Do the Write Thing for Nashville will auction off critiques, signed books, and more from authors, agents, editors, and other publishing industry professionals, with the proceeds going to flood relief. 10 - 15 items will go up for bid each day at:

I've donated signed copies of Lost Dog, Chasing Smoke, and Day One, plus the opportunity to name a character (someone upon whom I am likely to inflict misery, with great delight) in my next book, tentatively titled County Line Road. My item goes up for auction today at 9:00 am Central Time, and will be open for bidding for five three days.

You can learn more here:, or you can donate directly to Nashville flood relief at:


Elisabeth Black said...

"Writing provides me with an existential satisfaction better described as contentment."


Shane Gericke said...

I love strongman. He sounds like Ricardo Montalban after smoking a crack pipe.

Terrific blog. It made my day.
Especially the part about "all of them." That is SO true. Even crummy scenes are great to write.

Bill Cameron said...

Aye, Beth. I knew you'd like that one. :)

And, yes, Shane, how do we pick. Our darlings! (Except the ones we kill, but even them!)

Linda G. said...

Just as I suspected--writers ARE sadists.

Sophie Littlefield said...

wow bill, you did a great job describing the emotions around writing, or more precisely, around "having written"...

Bill Cameron said...

Linda, as it happens, I do a character development workshop in which I describe my own guidelines for character development. Number 1: Embrace your inner sadist. :) (You can see the outline, featuring other guidelines which encourage imposing misery, here:

Thanks, Sophie. I wasn't really trying to!

Elisabeth Black said...

You know me too well. :)

Sophie Littlefield, was that a Dorothy Sayers reference? "I hate writing. I love having written."

Rebecca Cantrell said...

Great post! You do kinda remind me of Mr. Smithers in it, so inspired choice of graphic as well.

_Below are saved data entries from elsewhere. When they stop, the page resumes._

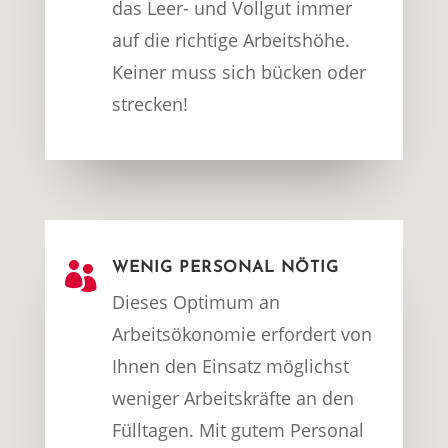
das Leer- und Vollgut immer
auf die richtige Arbeitshöhe.
Keiner muss sich bücken oder
strecken!

WENIG PERSONAL NÖTIG
Dieses Optimum an
Arbeitsökonomie erfordert von
Ihnen den Einsatz möglichst
weniger Arbeitskräfte an den
Fülltagen. Mit gutem Personal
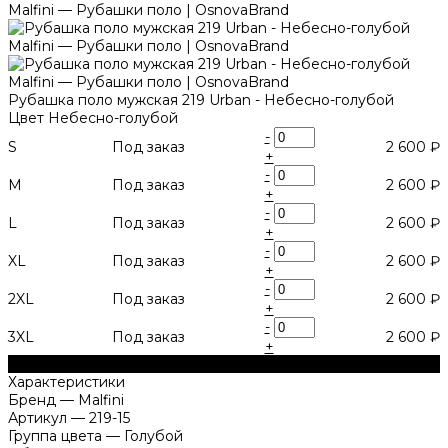
Рубашка поло мужская 219 Urban - Небесно-голубой
Цвет
Небесно-голубой
-
S
Под заказ
2 600 ₽
+
-
M
Под заказ
2 600 ₽
+
-
L
Под заказ
2 600 ₽
+
-
XL
Под заказ
2 600 ₽
+
-
2XL
Под заказ
2 600 ₽
+
-
3XL
Под заказ
2 600 ₽
+
В корзину
Характеристики
Бренд
—
Malfini
Артикул
—
219-15
Группа цвета
—
Голубой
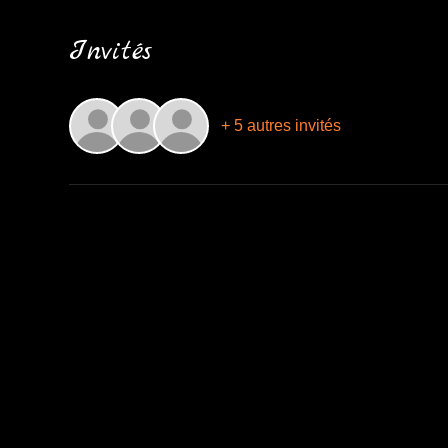
Invités
+ 5 autres invités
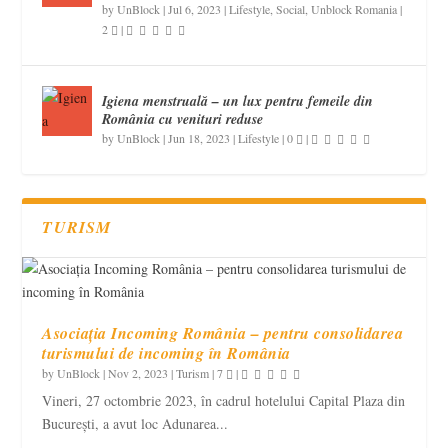
by
UnBlock
|
Jul 6, 2023
|
Lifestyle
,
Social
,
Unblock Romania
|
2
|
Igiena menstruală – un lux pentru femeile din
România cu venituri reduse
by
UnBlock
|
Jun 18, 2023
|
Lifestyle
|
0
|
TURISM
Asociația Incoming România – pentru consolidarea
turismului de incoming în România
by
UnBlock
|
Nov 2, 2023
|
Turism
|
7
|
Vineri, 27 octombrie 2023, în cadrul hotelului Capital Plaza din
București, a avut loc Adunarea...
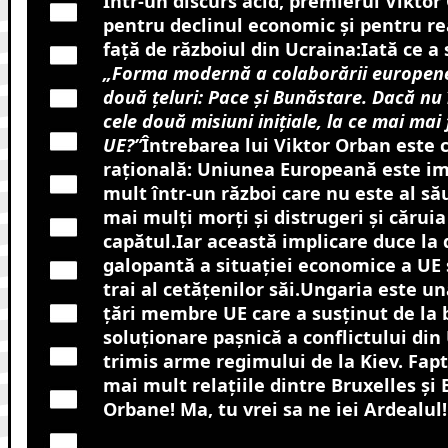
Într-un discurs acid, premierul Viktor
pentru declinul economic și pentru re
față de războiul din Ucraina:Iată ce a 
„Forma modernă a colaborării europene
două țeluri: Pace și Bunăstare. Dacă nu 
cele două misiuni inițiale, la ce mai mai
UE?”
Întrebarea lui Viktor Orban este 
rațională: Uniunea Europeană este im
mult într-un război care nu este al să
mai mulți morți și distrugeri și căruia
capătul.Iar această implicare duce la
galopantă a situației economice a UE ș
trai al cetățenilor săi.Ungaria este u
țări membre UE care a susținut de la 
soluționare pașnică a conflictului din
trimis arme regimului de la Kiev. Fapt
mai mult relațiile dintre Bruxelles și
Orbane! Ma, tu vrei sa ne iei Ardealul!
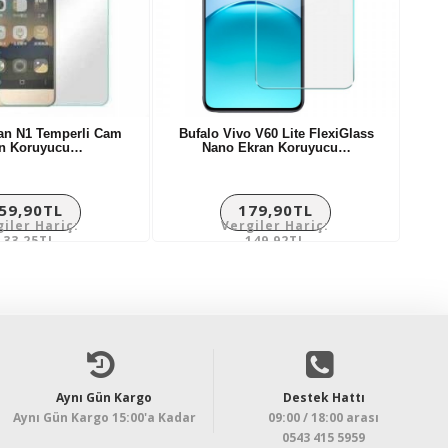
an N1 Temperli Cam
Bufalo Vivo V60 Lite FlexiGlass
n Koruyucu…
Nano Ekran Koruyucu…
59,90TL
179,90TL
giler Hariç:
Vergiler Hariç:
133,25TL
149,92TL
Aynı Gün Kargo
Destek Hattı
Aynı Gün Kargo 15:00'a Kadar
09:00 / 18:00 arası
0543 415 5959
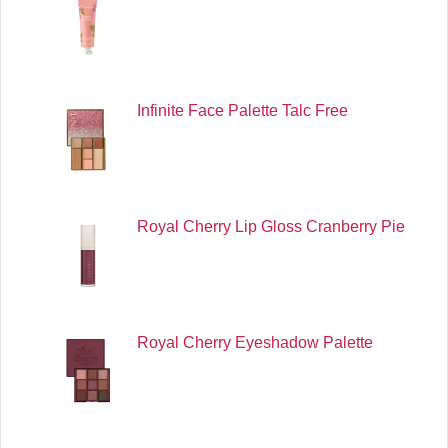
Infinite Face Palette Talc Free
Royal Cherry Lip Gloss Cranberry Pie
Royal Cherry Eyeshadow Palette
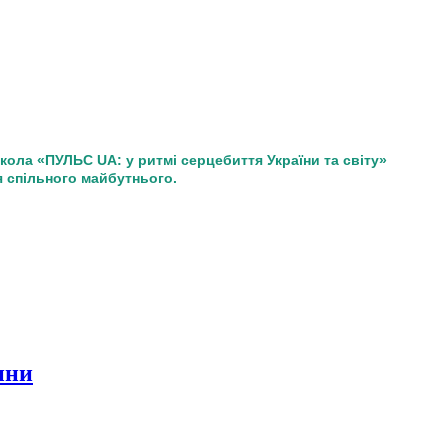
школа «ПУЛЬС UA: у ритмі серцебиття України та світу»
 спільного майбутнього.
ини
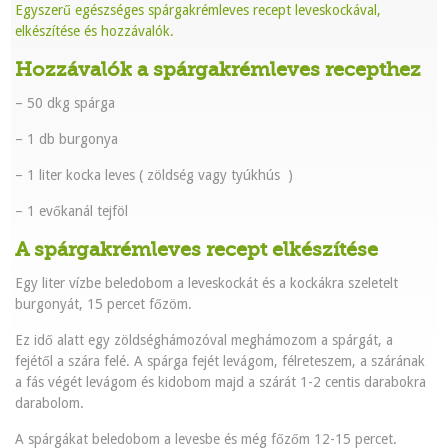
Egyszerű egészséges spárgakrémleves recept leveskockával,
elkészítése és hozzávalók.
Hozzávalók a spárgakrémleves recepthez
– 50 dkg spárga
– 1 db burgonya
– 1 liter kocka leves ( zöldség vagy tyúkhús )
– 1 evőkanál tejföl
A spárgakrémleves recept elkészítése
Egy liter vízbe beledobom a leveskockát és a kockákra szeletelt
burgonyát, 15 percet főzöm.
Ez idő alatt egy zöldséghámozóval meghámozom a spárgát, a
fejétől a szára felé. A spárga fejét levágom, félreteszem, a szárának
a fás végét levágom és kidobom majd a szárát 1-2 centis darabokra
darabolom.
A spárgákat beledobom a levesbe és még főzőm 12-15 percet.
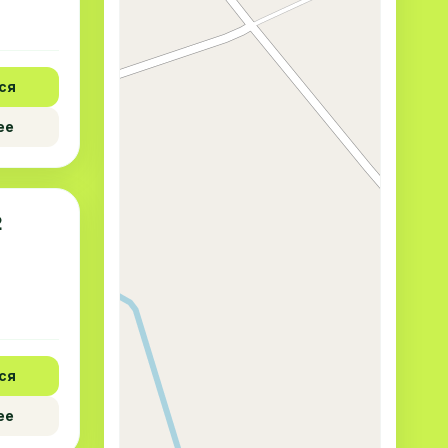
ся
ее
2
ся
ее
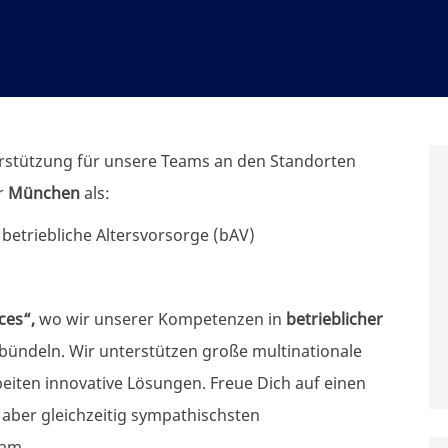
erstützung für unsere Teams an den Standorten
r
München
als:
betriebliche Altersvorsorge (bAV)
ces“,
wo wir unserer Kompetenzen in
betrieblicher
bündeln. Wir unterstützen große multinationale
iten innovative Lösungen. Freue Dich auf einen
aber gleichzeitig sympathischsten
eam.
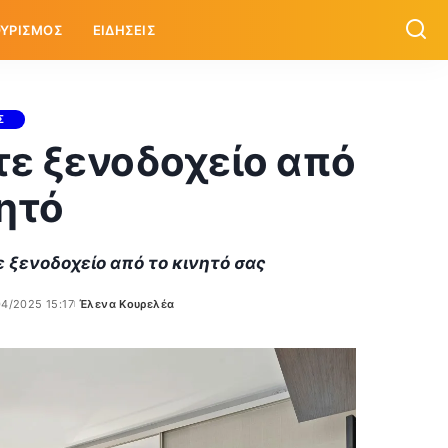
ΥΡΙΣΜΟΣ
ΕΙΔΗΣΕΙΣ
Σ
ετε ξενοδοχείο από
νητό
ε ξενοδοχείο από το κινητό σας
4/2025 15:17
Έλενα Κουρελέα
Posted
by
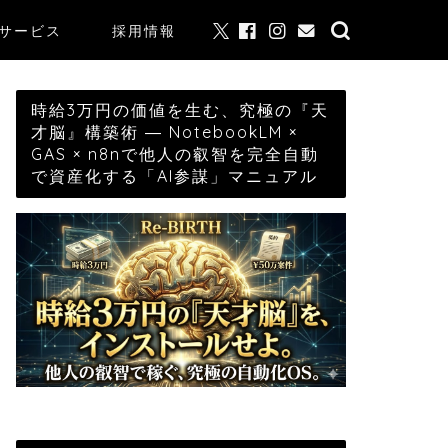
サービス
採用情報
時給3万円の価値を生む、究極の『天
才脳』構築術 ― NotebookLM ×
GAS × n8nで他人の叡智を完全自動
で資産化する「AI参謀」マニュアル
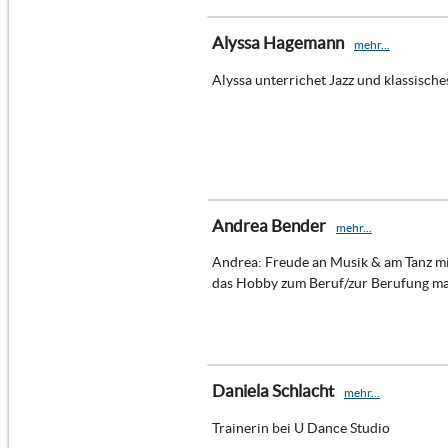
Alyssa Hagemann
mehr...
Alyssa unterrichet Jazz und klassisches
Andrea Bender
mehr...
Andrea: Freude an Musik & am Tanz mi
das Hobby zum Beruf/zur Berufung m
Daniela Schlacht
mehr...
Trainerin bei U Dance Studio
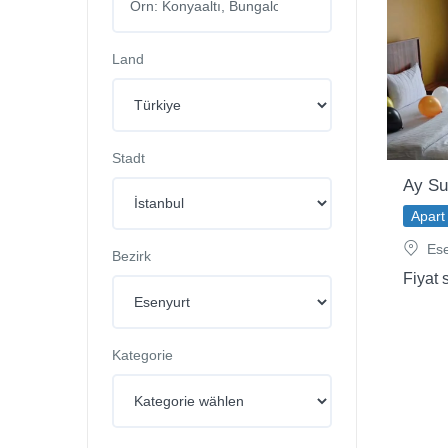
Land
Stadt
Ay Su
Apart 
Ese
Bezirk
Fiyat 
Kategorie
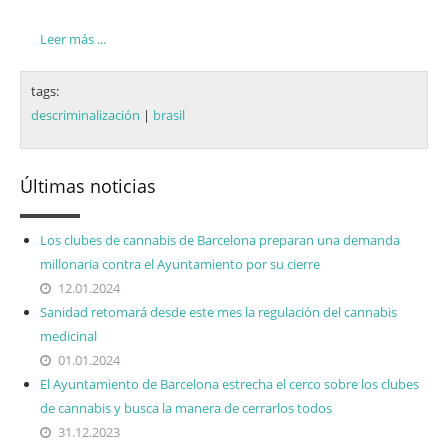
Leer más ...
tags:
descriminalización
|
brasil
Últimas noticias
Los clubes de cannabis de Barcelona preparan una demanda
millonaria contra el Ayuntamiento por su cierre
12.01.2024
Sanidad retomará desde este mes la regulación del cannabis
medicinal
01.01.2024
El Ayuntamiento de Barcelona estrecha el cerco sobre los clubes
de cannabis y busca la manera de cerrarlos todos
31.12.2023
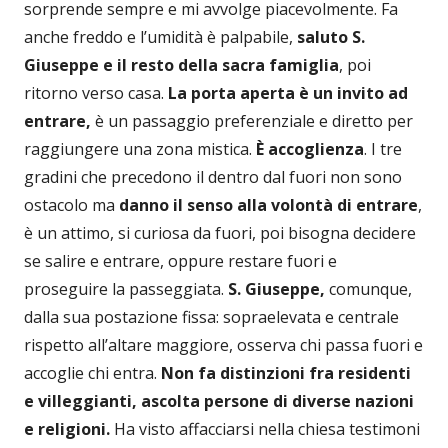
sorprende sempre e mi avvolge piacevolmente. Fa
anche freddo e l’umidità è palpabile,
saluto S.
Giuseppe e il resto della sacra famiglia
, poi
ritorno verso casa.
La porta aperta è un invito ad
entrare,
è un passaggio preferenziale e diretto per
raggiungere una zona mistica.
È accoglienza
. I tre
gradini che precedono il dentro dal fuori non sono
ostacolo ma
danno il senso alla volontà di entrare
,
è un attimo, si curiosa da fuori, poi bisogna decidere
se salire e entrare, oppure restare fuori e
proseguire la passeggiata.
S. Giuseppe,
comunque,
dalla sua postazione fissa: sopraelevata e centrale
rispetto all’altare maggiore, osserva chi passa fuori e
accoglie chi entra.
Non fa distinzioni fra residenti
e villeggianti, ascolta persone di diverse nazioni
e religioni.
Ha visto affacciarsi nella chiesa testimoni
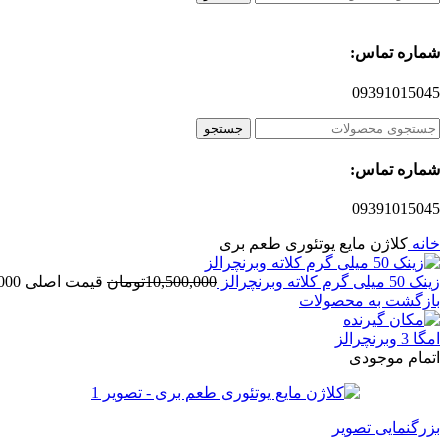
شماره تماس:
09391015045
جستجو
شماره تماس:
09391015045
خانه
کلاژن مایع یوتئوری طعم بری
زینک 50 میلی گرم کلاته وبرنچرالز
10,500,000
تومان
قیمت اصلی 10,500,000تومان بود.
بازگشت به محصولات
امگا 3 وبرنچرالز
اتمام موجودی
بزرگنمایی تصویر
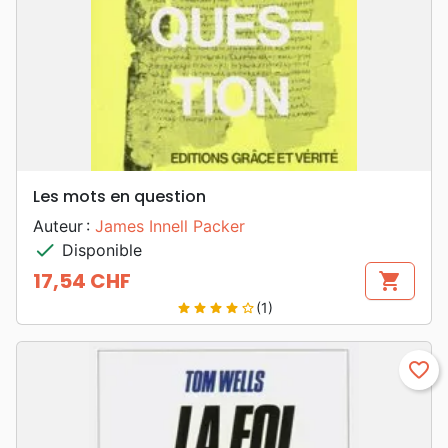
Les mots en question
Auteur :
James Innell Packer
check
Disponible
17,54 CHF
shopping_cart
Prix
(1)
star
star
star
star
star_border
favorite_border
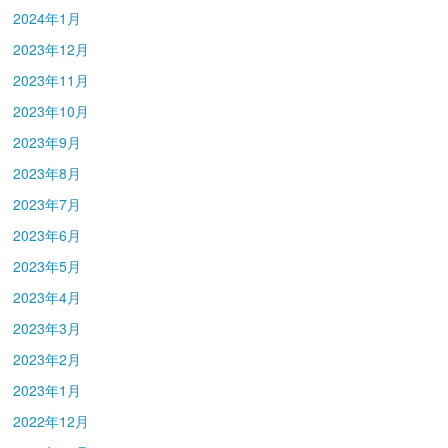
2024年1月
2023年12月
2023年11月
2023年10月
2023年9月
2023年8月
2023年7月
2023年6月
2023年5月
2023年4月
2023年3月
2023年2月
2023年1月
2022年12月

I can be mean to my characters, but I always have to rewrite the climax because I wasn't mean enough. Maybe someday I'll be as sadistic as Bill. A goal to shoot for?

Terry Stonecrop said...

We all have our own idea of fun... I like the idea of embracing my inner sadist. I have trouble with that.

Thanks so much for Day One! I just got it. It feels so cool having a promo copy. I'm finishing up another book. This is next and it sure looks good.

Shane Gericke said...

Bill, I looked at Elisabeth's blog. She wrote this:

"Art twines its roots through your whole self and when your art suffers a blow, the rest of you hurts."

Isn't that just damn lovely?

Bill Cameron said...

Hey, Becky. It's good to dream. Embrace the darkness! Bwa ha ha!

Terry, glad the book arrived safe and sound. I look forward to hearing what you think. When it comes to your inner sadist, I think it helps to remember that trouble is interesting. I remember Lee Child saying (rough paraphrase) that when he writes, he spends the first half of the book making things as hard as possible for Jack Reacher, and then the second half of the book figuring out how to get him out of all that trouble. Lee knows what he's about, that's for sure.

And, Shane, yes. So lovely.

Terry Stonecrop said...

Bill, Thanks for the advice, much appreciated. I'll email you after I've read it.